- **WHAT YOU WILL DO**:
Print the listing below again, exactly. Skip the pictures.

- **RECORDS SHOWN**:
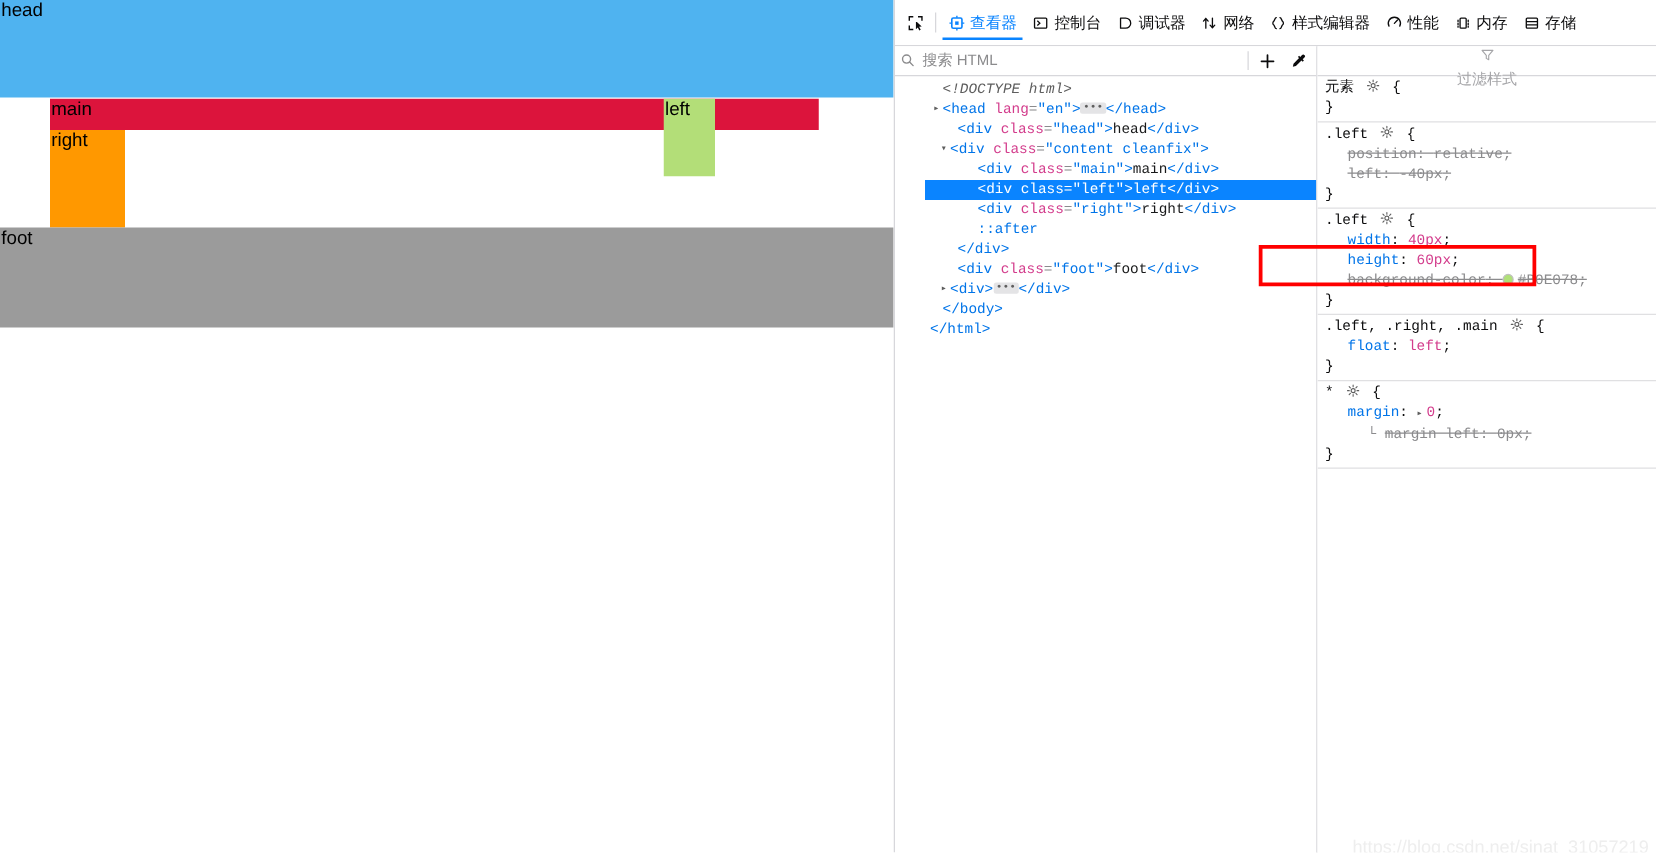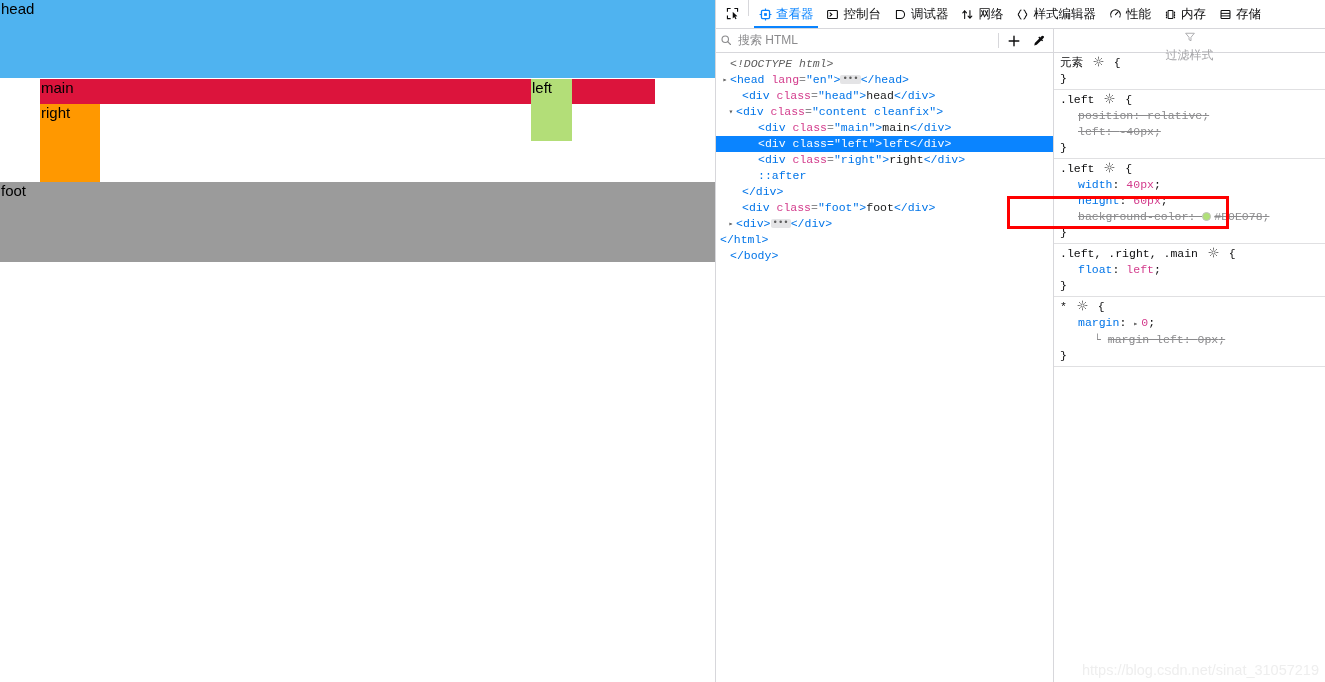--- a/index.html
+++ b/index.html
@@ -47,22 +47,22 @@
   .blk > span { display: block; padding: 1px 0 0 1px; }
 
   
   .devtools {
     position: absolute; left: 715px; top: 0;
     width: 610px; height: 682px;
     background: #ffffff;
     border-left: 1px solid #d7d7db;
   }
   .dt-toolbar {
-    display: flex; align-items: flex-start;
-    height: 29px;
+    display: flex; align-items: center;
+    height: 37px;
     border-bottom: 1px solid #d7d7db;
     background: #fff;
     padding-left: 3px;
     gap: 0;
   }
   .dt-picker {
     display: flex; align-items: center; justify-content: center;
     width: 26px; height: 27px; cursor: pointer;
   }
   .dt-sep { width: 1px; height: 16px; background: #d7d7db; margin: 0 3px; }
@@ -108,21 +108,21 @@
   .filterbar .placeholder { font-size: 12px; color: #a5a5a8; }
 
   
   .tree {
     flex: 1; overflow: hidden;
     font-family: "Liberation Mono", monospace;
     font-size: 11.5px; line-height: 16px;
     padding: 3px 0 0 0;
     color: #0c0c0d;
   }
-  .node { white-space: nowrap; padding-left: 4px; height: 16px; }
+  .node { white-space: nowrap; padding-left: 4px; height: 16px; margin-left: 24px; }
   .node.sel { background: #0a84ff; }
   .node.sel * { color: #fff !important; }
   .tw { display: inline-block; width: 10px; text-align: center; color: #5e5e5e; font-size: 8px; vertical-align: 1px; }
   .tw.none { visibility: hidden; }
   .ind1 { padding-left: 16px; }
   .ind2 { padding-left: 32px; }
   .tag { color: #0074e8; }
   .attr { color: #8b8b8d; }
   .attrn { color: #d33c8c; }
   .attrv { color: #0074e8; }
@@ -347,25 +347,25 @@
           </div>
           <div class="node" style="padding-left:26px">
             <span class="tag">&lt;/div&gt;</span>
           </div>
           <div class="node ind1">
             <span class="tw none">▸</span><span class="tag">&lt;div</span> <span class="attrn">class</span><span class="attr">=</span><span class="attrv">"foot"</span><span class="tag">&gt;</span><span class="txt">foot</span><span class="tag">&lt;/div&gt;</span>
           </div>
           <div class="node" style="padding-left:10px">
             <span class="tw">▸</span><span class="tag">&lt;div&gt;</span><span class="ellipsis">•••</span><span class="tag">&lt;/div&gt;</span>
           </div>
+          <div class="node" style="padding-left:14px">
+            <span class="tag">&lt;/body&gt;</span>
+          </div>
           <div class="node" style="padding-left:4px">
             <span class="tag">&lt;/html&gt;</span>
-          </div>
-          <div class="node" style="padding-left:14px">
-            <span class="tag">&lt;/body&gt;</span>
           </div>
         </div>
       </div>
 
       <div class="dt-rules">
         <div class="filterbar">
           <span class="sicon">
             <svg width="12" height="12" viewBox="0 0 16 16">
               <path d="M2.2 3h11.6L9.3 8.4V13L6.7 11.6V8.4z" fill="none" stroke="#a5a5a8" stroke-width="1.2" stroke-linejoin="round"></path>
             </svg>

- **FINISHED TASK**:
--- a/index.html
+++ b/index.html
@@ -47,22 +47,22 @@
   .blk > span { display: block; padding: 1px 0 0 1px; }
 
   
   .devtools {
     position: absolute; left: 715px; top: 0;
     width: 610px; height: 682px;
     background: #ffffff;
     border-left: 1px solid #d7d7db;
   }
   .dt-toolbar {
-    display: flex; align-items: flex-start;
-    height: 29px;
+    display: flex; align-items: center;
+    height: 37px;
     border-bottom: 1px solid #d7d7db;
     background: #fff;
     padding-left: 3px;
     gap: 0;
   }
   .dt-picker {
     display: flex; align-items: center; justify-content: center;
     width: 26px; height: 27px; cursor: pointer;
   }
   .dt-sep { width: 1px; height: 16px; background: #d7d7db; margin: 0 3px; }
@@ -108,21 +108,21 @@
   .filterbar .placeholder { font-size: 12px; color: #a5a5a8; }
 
   
   .tree {
     flex: 1; overflow: hidden;
     font-family: "Liberation Mono", monospace;
     font-size: 11.5px; line-height: 16px;
     padding: 3px 0 0 0;
     color: #0c0c0d;
   }
-  .node { white-space: nowrap; padding-left: 4px; height: 16px; }
+  .node { white-space: nowrap; padding-left: 4px; height: 16px; margin-left: 24px; }
   .node.sel { background: #0a84ff; }
   .node.sel * { color: #fff !important; }
   .tw { display: inline-block; width: 10px; text-align: center; color: #5e5e5e; font-size: 8px; vertical-align: 1px; }
   .tw.none { visibility: hidden; }
   .ind1 { padding-left: 16px; }
   .ind2 { padding-left: 32px; }
   .tag { color: #0074e8; }
   .attr { color: #8b8b8d; }
   .attrn { color: #d33c8c; }
   .attrv { color: #0074e8; }
@@ -347,25 +347,25 @@
           </div>
           <div class="node" style="padding-left:26px">
             <span class="tag">&lt;/div&gt;</span>
           </div>
           <div class="node ind1">
             <span class="tw none">▸</span><span class="tag">&lt;div</span> <span class="attrn">class</span><span class="attr">=</span><span class="attrv">"foot"</span><span class="tag">&gt;</span><span class="txt">foot</span><span class="tag">&lt;/div&gt;</span>
           </div>
           <div class="node" style="padding-left:10px">
             <span class="tw">▸</span><span class="tag">&lt;div&gt;</span><span class="ellipsis">•••</span><span class="tag">&lt;/div&gt;</span>
           </div>
+          <div class="node" style="padding-left:14px">
+            <span class="tag">&lt;/body&gt;</span>
+          </div>
           <div class="node" style="padding-left:4px">
             <span class="tag">&lt;/html&gt;</span>
-          </div>
-          <div class="node" style="padding-left:14px">
-            <span class="tag">&lt;/body&gt;</span>
           </div>
         </div>
       </div>
 
       <div class="dt-rules">
         <div class="filterbar">
           <span class="sicon">
             <svg width="12" height="12" viewBox="0 0 16 16">
               <path d="M2.2 3h11.6L9.3 8.4V13L6.7 11.6V8.4z" fill="none" stroke="#a5a5a8" stroke-width="1.2" stroke-linejoin="round"></path>
             </svg>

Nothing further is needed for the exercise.